Banale sarebbe anche citarla come nuovo membro del maledetto club dei 27, al quale fanno parte musicisti e cantanti che, prima di lei, sono morti all’età di 27 anni. Il gruppo è tristemente numeroso, se si considera che ne fanno parte Janis Joplin, Jimi Hendrix, Jim Morrison, John Belushi, Kurt Kobain ed anche gli attori Heath Leadger e River Phoenix.
Benché tutto questo sia vero, cioè che la sua vita sia stata costellata da eccessi e pericolosi abusi, ci riesce difficile accostare l’aggettivo “banale” ad una stella come Amy Winehouse.
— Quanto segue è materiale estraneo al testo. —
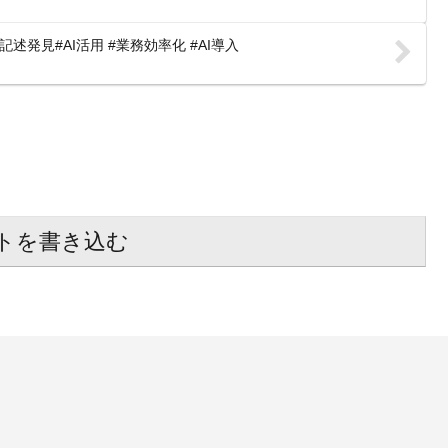
記述発見#AI活用 #業務効率化 #AI導入
トを書き込む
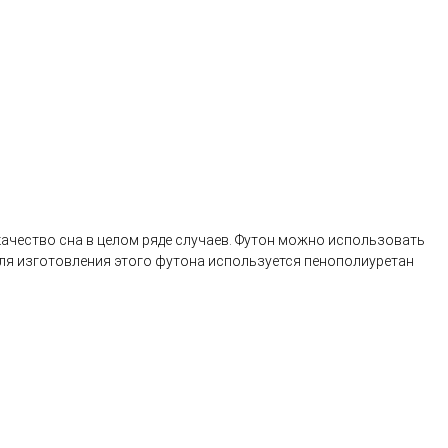
ачество сна в целом ряде случаев. Футон можно использовать
 для изготовления этого футона используется пенополиуретан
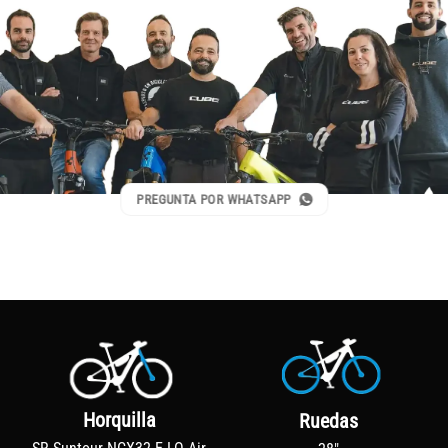
PREGUNTA POR WHATSAPP
Horquilla
Ruedas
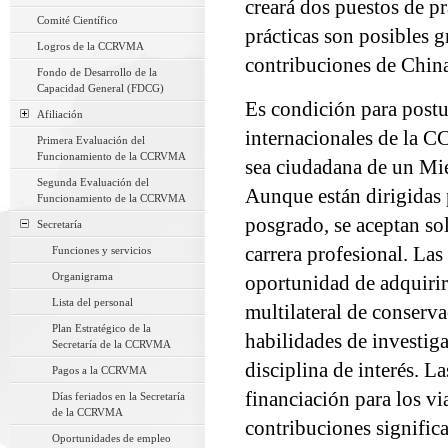
creará dos puestos de pr
Comité Científico
prácticas son posibles g
Logros de la CCRVMA
contribuciones de Chin
Fondo de Desarrollo de la
Capacidad General (FDCG)
Es condición para postul
Afiliación
internacionales de la C
Primera Evaluación del
Funcionamiento de la CCRVMA
sea ciudadana de un Mie
Segunda Evaluación del
Aunque están dirigidas p
Funcionamiento de la CCRVMA
posgrado, se aceptan sol
Secretaría
carrera profesional. Las 
Funciones y servicios
Organigrama
oportunidad de adquirir 
Lista del personal
multilateral de conserv
Plan Estratégico de la
habilidades de investig
Secretaría de la CCRVMA
disciplina de interés. L
Pagos a la CCRVMA
financiación para los vi
Días feriados en la Secretaría
de la CCRVMA
contribuciones signific
Oportunidades de empleo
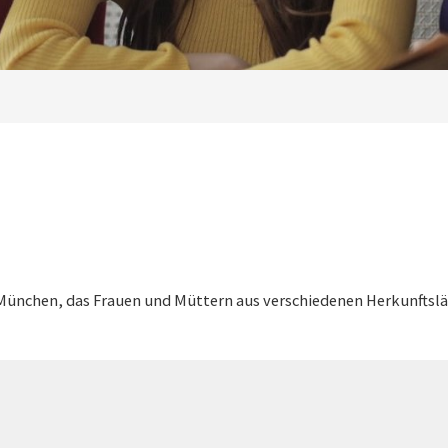
n München, das Frauen und Müttern aus verschiedenen Herkunfts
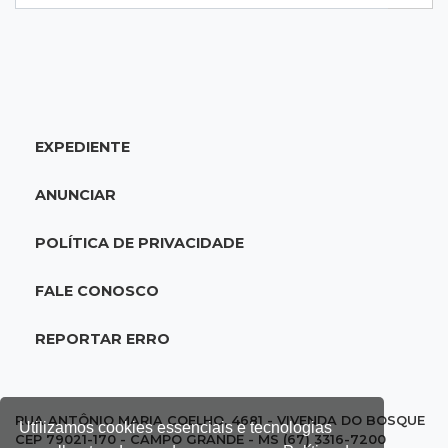
18:02
Ideb
Ensino Fundamental melhora em Campo
Grande, Dourados e Corumbá
EXPEDIENTE
17:51
Arsenal Oculto
Preso em operação da PF no ano passado
ANUNCIAR
volta a ser alvo por comércio de armas
POLÍTICA DE PRIVACIDADE
17:42
Bonito
Justiça manda periciar obra construída perto
FALE CONOSCO
da Gruta do Lago Azul
REPORTAR ERRO
17:42
Fronteira
PRF encontra 420 kg de cocaína em fundo
falso e prende pai e filho
RUA ANTÔNIO MARIA COELHO, 4681 - VIVENDA DO BOSQUE
Utilizamos cookies essenciais e tecnologias
CEP 79021-170 - CAMPO GRANDE - MS (67) 3316-7200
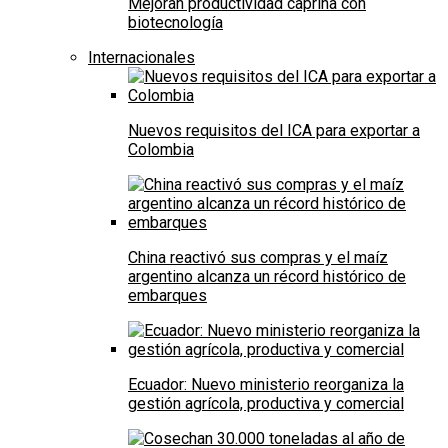
Mejoran productividad caprina con
biotecnología
Internacionales
Nuevos requisitos del ICA para exportar a
Colombia
China reactivó sus compras y el maíz
argentino alcanza un récord histórico de
embarques
Ecuador: Nuevo ministerio reorganiza la
gestión agrícola, productiva y comercial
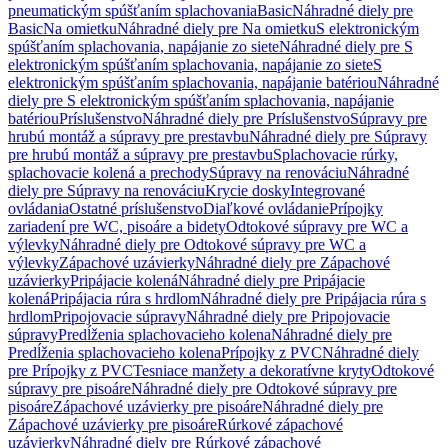
pneumatickým spúšťaním splachovania
Basic
Náhradné diely pre
Basic
Na omietku
Náhradné diely pre Na omietku
S elektronickým
spúšťaním splachovania, napájanie zo siete
Náhradné diely pre S
elektronickým spúšťaním splachovania, napájanie zo siete
S
elektronickým spúšťaním splachovania, napájanie batériou
Náhradné
diely pre S elektronickým spúšťaním splachovania, napájanie
batériou
Príslušenstvo
Náhradné diely pre Príslušenstvo
Súpravy pre
hrubú montáž a súpravy pre prestavbu
Náhradné diely pre Súpravy
pre hrubú montáž a súpravy pre prestavbu
Splachovacie rúrky,
splachovacie kolená a prechody
Súpravy na renováciu
Náhradné
diely pre Súpravy na renováciu
Krycie dosky
Integrované
ovládania
Ostatné príslušenstvo
Diaľkové ovládanie
Prípojky
zariadení pre WC, pisoáre a bidety
Odtokové súpravy pre WC a
výlevky
Náhradné diely pre Odtokové súpravy pre WC a
výlevky
Zápachové uzávierky
Náhradné diely pre Zápachové
uzávierky
Pripájacie kolená
Náhradné diely pre Pripájacie
kolená
Pripájacia rúra s hrdlom
Náhradné diely pre Pripájacia rúra s
hrdlom
Pripojovacie súpravy
Náhradné diely pre Pripojovacie
súpravy
Predĺženia splachovacieho kolena
Náhradné diely pre
Predĺženia splachovacieho kolena
Prípojky z PVC
Náhradné diely
pre Prípojky z PVC
Tesniace manžety a dekoratívne kryty
Odtokové
súpravy pre pisoáre
Náhradné diely pre Odtokové súpravy pre
pisoáre
Zápachové uzávierky pre pisoáre
Náhradné diely pre
Zápachové uzávierky pre pisoáre
Rúrkové zápachové
uzávierky
Náhradné diely pre Rúrkové zápachové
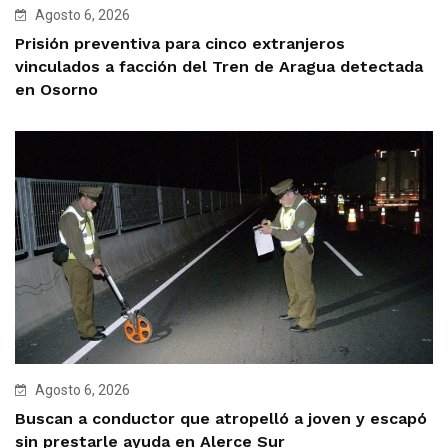
Agosto 6, 2026
Prisión preventiva para cinco extranjeros
vinculados a facción del Tren de Aragua detectada
en Osorno
Agosto 6, 2026
Buscan a conductor que atropelló a joven y escapó
sin prestarle ayuda en Alerce Sur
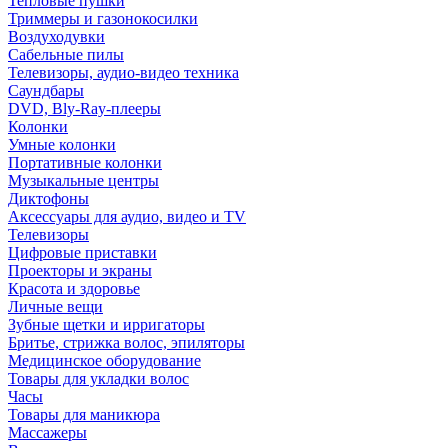
Тепловые пушки
Триммеры и газонокосилки
Воздуходувки
Сабельные пилы
Телевизоры, аудио-видео техника
Саундбары
DVD, Bly-Ray-плееры
Колонки
Умные колонки
Портативные колонки
Музыкальные центры
Диктофоны
Аксессуары для аудио, видео и TV
Телевизоры
Цифровые приставки
Проекторы и экраны
Красота и здоровье
Личные вещи
Зубные щетки и ирригаторы
Бритье, стрижка волос, эпиляторы
Медицинское оборудование
Товары для укладки волос
Часы
Товары для маникюра
Массажеры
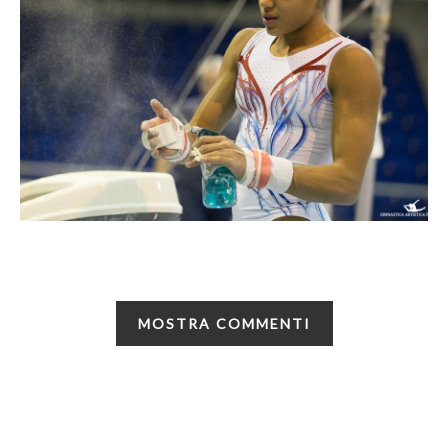
MOSTRA COMMENTI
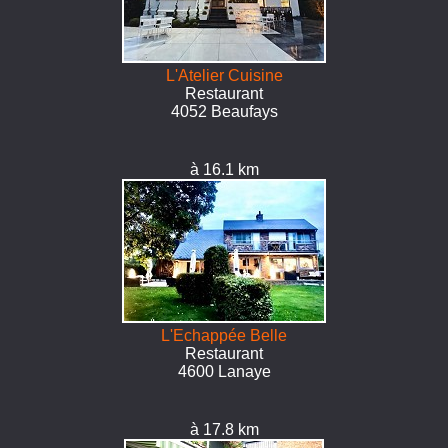
L'Atelier Cuisine
Restaurant
4052 Beaufays
à 16.1 km
L'Echappée Belle
Restaurant
4600 Lanaye
à 17.8 km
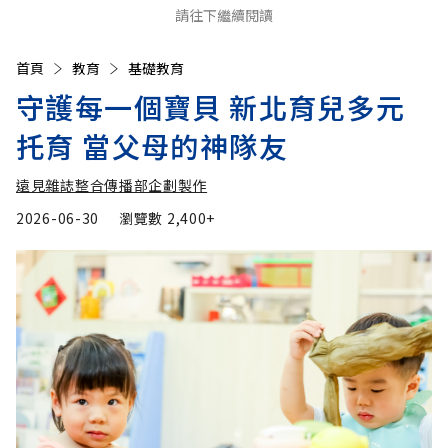
請往下繼續閱讀
首頁
教育
基礎教育
守護每一個寶貝 新北育兒多元
托育 當父母的神隊友
遠見雜誌整合傳播部企劃製作
2026-06-30
瀏覽數
2,400+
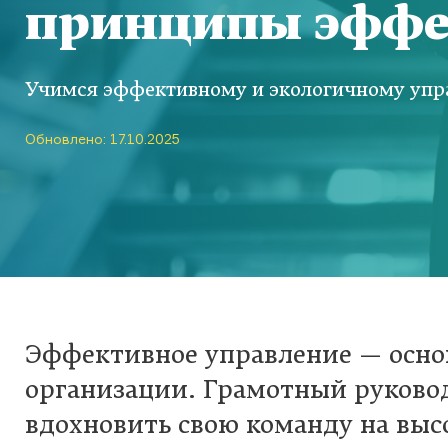
принципы эффе
Учимся эффективному и экологичному уп
Обновлено: 17.10.2025
Эффективное управление — осно
организации. Грамотный руково
вдохновить свою команду на вы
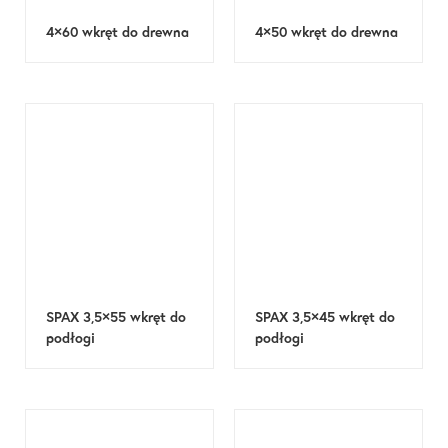
4×60 wkręt do drewna
4×50 wkręt do drewna
SPAX 3,5×55 wkręt do
SPAX 3,5×45 wkręt do
podłogi
podłogi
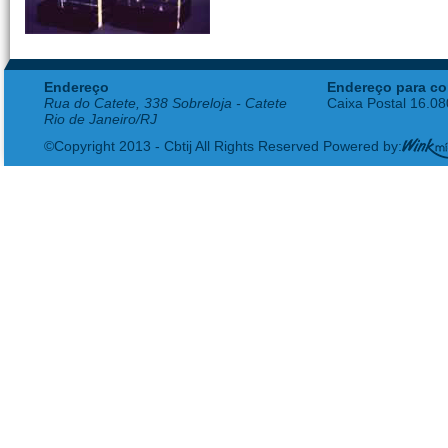
Endereço
Endereço para co
Rua do Catete, 338 Sobreloja - Catete
Caixa Postal 16.0
Rio de Janeiro/RJ
©Copyright 2013 - Cbtij All Rights Reserved Powered by:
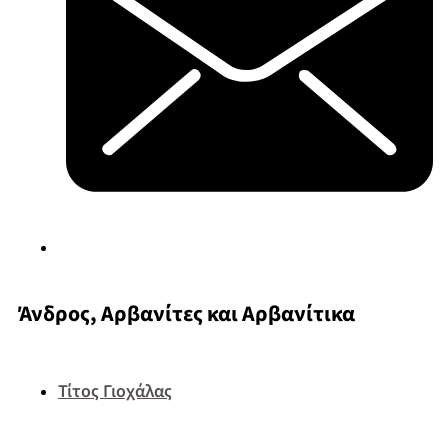
Άνδρος, Αρβανίτες και Αρβανίτικα
Τίτος Γιοχάλας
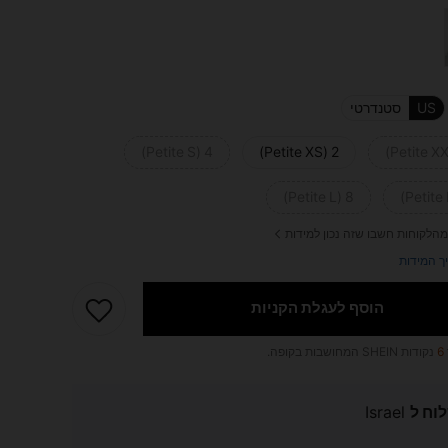
US
סטנדרטי
4 (Petite S)
2 (Petite XS)
8 (Petite L)
מהלקוחות חשבו שזה נכון למידות
ך המידות
הוסף לעגלת הקניות
6
נקודות SHEIN המחושבות בקופה.
וח ל
Israel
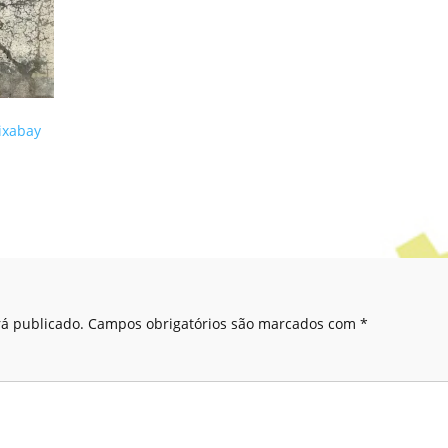
ixabay
á publicado.
Campos obrigatórios são marcados com
*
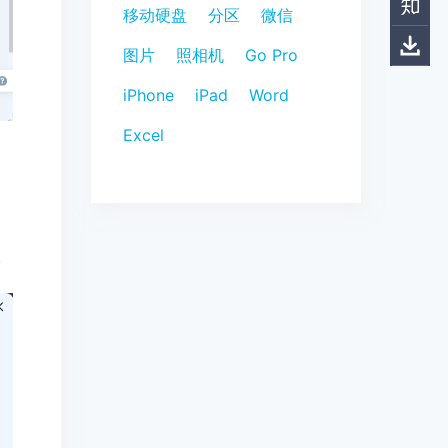
移动硬盘
分区
微信
图片
照相机
Go Pro
iPhone
iPad
Word
Excel
。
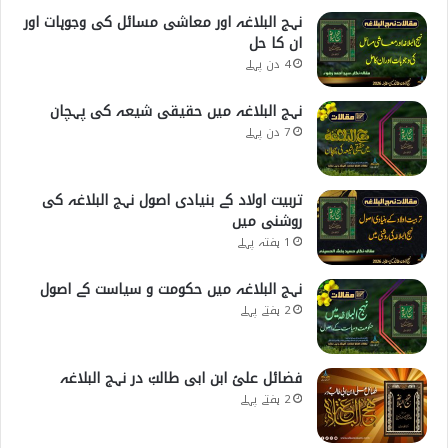
نہج البلاغہ اور معاشی مسائل کی وجوہات اور
ان کا حل
4 دن پہلے
نہج البلاغہ میں حقیقی شیعہ کی پہچان
7 دن پہلے
تربیت اولاد کے بنیادی اصول نہج البلاغہ کی
روشنی میں
1 ہفتہ پہلے
نہج البلاغہ میں حکومت و سیاست کے اصول
2 ہفتے پہلے
فضائل علیؑ ابن ابی طالبؑ در نہج البلاغہ
2 ہفتے پہلے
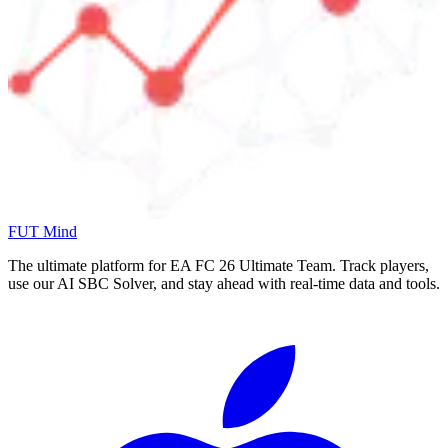
FUT Mind
The ultimate platform for EA FC
26
Ultimate Team. Track players,
use our AI SBC Solver, and stay ahead with real-time data and tools.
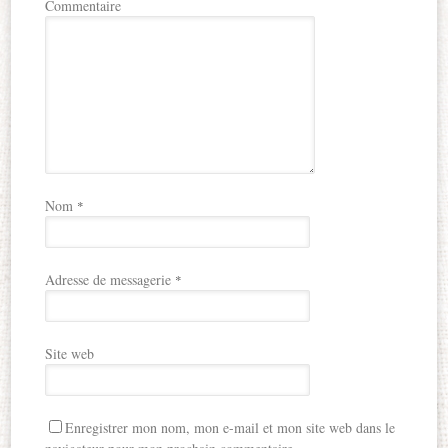
Commentaire
Nom
*
Adresse de messagerie
*
Site web
Enregistrer mon nom, mon e-mail et mon site web dans le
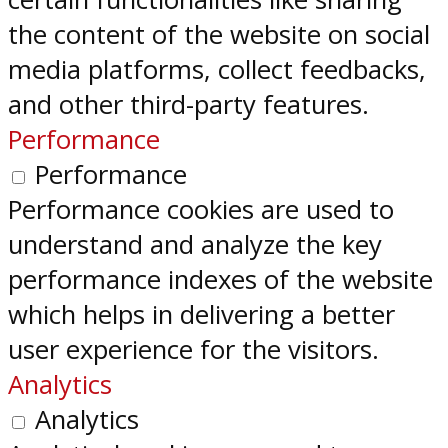
the content of the website on social
media platforms, collect feedbacks,
and other third-party features.
Performance
Performance
Performance cookies are used to
understand and analyze the key
performance indexes of the website
which helps in delivering a better
user experience for the visitors.
Analytics
Analytics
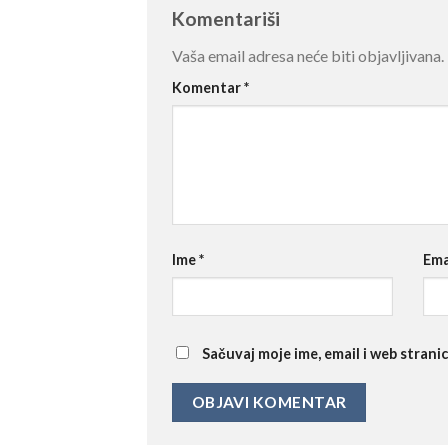
Komentariši
Vaša email adresa neće biti objavljivana.
Komentar
*
Ime
*
Ema
Sačuvaj moje ime, email i web stra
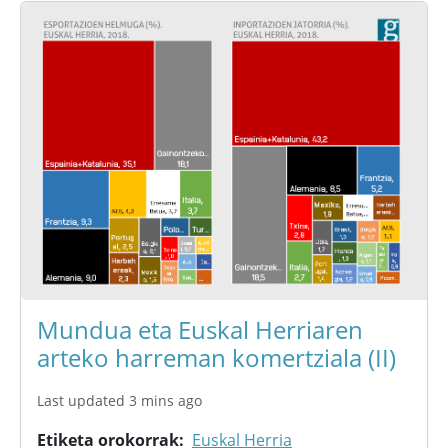
Mundua eta Euskal Herriaren
arteko harreman komertziala (II)
Last updated 3 mins ago
Etiketa orokorrak
Euskal Herria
Niente lo era, in lei, a cominciare dalla voce, unica, calda e vagamente retrò, in grado di affrontare qualunque nota senza sforzo, ma che strideva con il suo aspetto esteriore, esagerato nel trucco e nella pettinatura. La potenza della sua capacità vocale sembrava quasi una magia, in confronto al suo corpo esile e minuto, messo a dura prova in passato dai disagi alimentari di anoressia e bulimia.
A giudicarla dall’aspetto, ci si sarebbe aspettati, da lei, canzoni aggressive e profondamente rock, per non dire punk, e invece le sonorità alle quali era più vicina, e che sapeva interpretare in maniera struggente, erano quelle dei migliori soul, rhythm and blues, jazz e rock and roll.
Come dimenticare la meravigliosa Back to black, oltre alla bellissima rivisitazione di Cupid? Appena comincia la musica, si aspetta con impazienza di essere avvolti dalle atmosfere di una volta, che lei sapeva creare apparentemente senza sforzo.
Probabilmente, invece, essere una star, o magari solo essere Amy, era troppo difficile per lei, ragazza fragile che si nascondeva sotto cerone, eye liner e tatuaggi. Avrebbe desiderato apparire forte ed invincibile, ma non lo era e le sue debolezze erano state immortalate in immagini e video che su internet spopolavano.
“Ecco Amy Winehouse che cade mentre si esibisce sul palco”, “Amy Winehouse troppo sbronza non si ricorda le parole delle sue canzoni”, “Sentite i fischi che le hanno riservato i fans al suo ultimo concerto”. E magari si pensava che non gliene importasse nulla, che su di lei tutto scivolasse come acqua fresca.
Sicuramente non è stato così per la fine della sua ultima relazione, quella con il regista Reg Traviss che, a quanto pare, ha segnato il definitivo ritorno di Amy ad un consumo pesante di droghe, il cui epilogo è stato scritto sabato.
Niente ha potuto fare sua madre, la quale, proprio venerdì sera, ha visto la figlia per l’ultima volta e ha intuito che il filo sul quale camminava da sempre si stava assottigliando in modo inesorabile ed inevitabile.
Se si tratta di un suicidio o di una overdose ancora non ci è dato sapere, ma il confine tra uno e l’altra è molto sottile, e l’eventuale responso non cambierebbe nulla di ciò che in queste ore è stato detto.
Non si trattava solo di una cantante di successo, ma di un’artista che aveva saputo imporsi sulla scena musicale britannica prima e mondiale poi grazie ad un talento innato che la poneva a livello delle più grandi star del passato, come Ella Fitzgerald, Mahalia Jackson e Aretha Franklin. Lei stessa aveva imparato ad amarle grazie a suo padre, musicista a sua volta, e a sua madre, appassionata anche di Carole King e James Taylor.
Era quindi un vero e proprio patrimonio che nessuno, a cominciare da lei stessa, ha saputo salvaguardare, ed ora che il sipario si è chiuso per sempre, possiamo solo lasciarsi trasportare, ancora ed ancora, dalla sua voce.